Top of SELECTED EXTRACT

Learning New Life Skills in Drug Rehab

 

By Staff Writer

If you’re struggling with addiction, you may think 30 days of drug rehab will be the cure for your drug or alcohol problem. But sobriety is just the first step of addiction recovery. After a 30, 60 or 90 day addiction treatment program, you will likely get sober, but you may be lacking the skills to maintain your sobriety in the face of daily stressors.

The Cost of Addiction

When a person becomes addicted to drugs or alcohol, their life skills, maturity, and ability to cope with stress and responsibility often come to a standstill. As a result, they may have gaps in their knowledge of fundamental life skills that must be filled in order to achieve lasting recovery. Some of these gaps may include:

  • Resume writing and interview skills and on-the-job training
  • Basic self-care and hygiene
  • Responsibility for belongings and living area
  • How to make healthy food choices and plan and prepare a meal
  • How to effectively manage time to achieve daily goals and utilize leisure time without getting bored
  • Social skills, such as the ability to resist impulses and get along with others despite their differing opinions and idiosyncrasies

“By the time individuals come to us, they are usually malnourished physically, emotionally and spiritually,” said Kristine Emry, LCSW, the director of clinical services at Sober Living by the Sea, a renowned network of addiction treatment centers in Southern California. “The goal of our extended care program is to help our patients become whole again and start to reintegrate into daily life by learning skills that strengthen their sobriety.”

Repairing the Damage in Long-Term Drug Rehab

At Sober Living by the Sea’s extended care addiction program, patients have the freedom to go to work, attend school and enjoy the surrounding community, while receiving ongoing substance abuse treatment. Residents enjoy a number of sober activities, such as surfing, sailing, team sports, and visits to local amusement parks and museums, which help combat boredom and introduce people to hobbies that they can get excited about.

Bottom of SELECTED EXTRACT
Top of DATASET

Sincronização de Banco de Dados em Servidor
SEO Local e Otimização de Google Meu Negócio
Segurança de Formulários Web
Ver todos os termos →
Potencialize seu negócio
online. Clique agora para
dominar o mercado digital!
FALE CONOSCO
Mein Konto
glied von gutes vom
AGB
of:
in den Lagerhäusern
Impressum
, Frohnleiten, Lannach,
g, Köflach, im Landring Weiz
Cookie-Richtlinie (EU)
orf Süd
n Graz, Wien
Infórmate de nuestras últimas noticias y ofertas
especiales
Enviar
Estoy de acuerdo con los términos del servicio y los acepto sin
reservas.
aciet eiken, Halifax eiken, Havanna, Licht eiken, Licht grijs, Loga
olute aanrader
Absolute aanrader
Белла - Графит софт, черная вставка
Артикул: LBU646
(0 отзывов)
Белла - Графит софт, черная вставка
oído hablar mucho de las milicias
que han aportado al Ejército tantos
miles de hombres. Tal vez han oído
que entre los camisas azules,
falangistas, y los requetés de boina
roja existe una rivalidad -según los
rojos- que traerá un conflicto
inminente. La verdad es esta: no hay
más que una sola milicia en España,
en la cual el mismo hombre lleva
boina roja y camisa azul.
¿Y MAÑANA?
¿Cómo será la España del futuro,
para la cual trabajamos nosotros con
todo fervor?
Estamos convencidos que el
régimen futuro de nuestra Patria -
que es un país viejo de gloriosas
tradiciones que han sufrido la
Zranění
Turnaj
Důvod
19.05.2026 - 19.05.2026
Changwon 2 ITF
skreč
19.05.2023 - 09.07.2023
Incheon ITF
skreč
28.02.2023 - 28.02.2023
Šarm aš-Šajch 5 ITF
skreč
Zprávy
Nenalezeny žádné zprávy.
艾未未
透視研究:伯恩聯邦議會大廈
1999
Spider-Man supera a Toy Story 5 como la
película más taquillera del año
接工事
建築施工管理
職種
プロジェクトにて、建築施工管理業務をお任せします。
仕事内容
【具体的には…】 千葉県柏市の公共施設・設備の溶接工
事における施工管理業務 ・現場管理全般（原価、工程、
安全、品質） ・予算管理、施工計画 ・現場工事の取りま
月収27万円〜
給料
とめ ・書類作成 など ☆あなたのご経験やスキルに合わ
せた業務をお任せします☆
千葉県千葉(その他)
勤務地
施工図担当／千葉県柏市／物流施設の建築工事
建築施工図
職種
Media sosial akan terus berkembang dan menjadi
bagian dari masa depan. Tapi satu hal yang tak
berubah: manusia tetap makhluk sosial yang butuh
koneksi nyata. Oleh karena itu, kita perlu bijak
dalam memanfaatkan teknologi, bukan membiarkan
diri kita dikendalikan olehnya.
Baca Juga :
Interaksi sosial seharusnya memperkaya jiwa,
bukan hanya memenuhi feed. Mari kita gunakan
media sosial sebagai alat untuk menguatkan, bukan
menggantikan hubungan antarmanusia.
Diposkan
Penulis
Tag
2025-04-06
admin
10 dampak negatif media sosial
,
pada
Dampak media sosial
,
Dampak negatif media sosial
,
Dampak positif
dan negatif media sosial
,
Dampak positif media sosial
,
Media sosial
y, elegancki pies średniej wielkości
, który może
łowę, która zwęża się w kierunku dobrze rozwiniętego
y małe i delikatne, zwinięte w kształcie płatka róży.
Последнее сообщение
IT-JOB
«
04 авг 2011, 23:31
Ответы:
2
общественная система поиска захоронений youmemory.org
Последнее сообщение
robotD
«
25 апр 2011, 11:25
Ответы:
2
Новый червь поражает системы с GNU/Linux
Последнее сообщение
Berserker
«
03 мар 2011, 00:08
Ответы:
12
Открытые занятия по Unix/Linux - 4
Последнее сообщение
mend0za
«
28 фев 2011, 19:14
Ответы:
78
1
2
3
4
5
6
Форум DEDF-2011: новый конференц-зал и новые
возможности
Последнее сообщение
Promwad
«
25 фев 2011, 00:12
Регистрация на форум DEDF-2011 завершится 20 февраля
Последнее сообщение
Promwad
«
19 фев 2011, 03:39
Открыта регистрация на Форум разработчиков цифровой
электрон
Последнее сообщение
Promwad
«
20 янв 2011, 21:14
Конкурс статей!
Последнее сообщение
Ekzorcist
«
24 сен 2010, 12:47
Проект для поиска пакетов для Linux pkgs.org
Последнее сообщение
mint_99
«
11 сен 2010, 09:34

Bottom of DATASET

◆ QUESTIONS
a - In the rehab article, what job does Kristine Emry hold at Sober Living by the Sea?
b - Please repeat the rehab article word for word from "If you’re struggling" to "of daily stressors.".
c - Carry on the rehab article from its last sentence.

◆ YOUR RESPONSES
a - She is the director of clinical services.

b -
If you’re struggling with addiction, you may think 30 days of drug rehab will be the cure for your drug or alcohol problem. But sobriety is just the first step of addiction recovery. After a 30, 60 or 90 day addiction treatment program, you will likely get sober, but you may be lacking the skills to maintain your sobriety in the face of daily stressors.

c -
Sober Living by the Sea also offers an educational and experiential life skills series designed to fill in any knowledge gaps in the areas of budgeting, meal planning, stress management and related skills. Patients live in an apartment-style setting, where they cook, clean and take care of themselves. As part of their life skills training, they have the option to participate in any of the following:

  • Supervised grocery shopping trips to learn how to read food labels and plan meals
  • Budget planning using Mint.com, a free resource that provides feedback on spending habits
  • Meetings with a licensed dietician to discuss myths, facts and fears around food

Patients also cook family-style meals with oversight from their house parent and sit down at the dinner table together. For some patients, this is the first time they’ve eaten this way since they became addicted to drugs or alcohol.

“Family dinners are a great way for people in early recovery to form bonds and find healthy ways to relate to each other,” said Emry. “It’s also an opportunity to reflect on where addiction has taken them and what they missed out on in terms of the family experience.”

As part of their substance abuse treatment, patients attend educational sessions about recovery, relapse and the 12 Steps, led by Sober Living staff and guest speakers. Patients also attend 12-Step meetings in the community and meet with their sponsors.

It is also important for people in early recovery to learn more advanced skills when they are ready, such as investing, resume-building, applying for jobs and finding their own apartment. This way, when they leave drug rehab, they have achieved more than sobriety – they know how to lead a productive, well-rounded, drug-free life.

“What our patients like most about the life skills series is that it teaches them about more than following rules,” said Emry. “It teaches them how to connect with people and actually begin to live better.”

Living Life to the Fullest

Addiction impairs every area of a person’s life. As such, an important part of recovery is not only removing drugs from your life but also replacing what addiction has taken away.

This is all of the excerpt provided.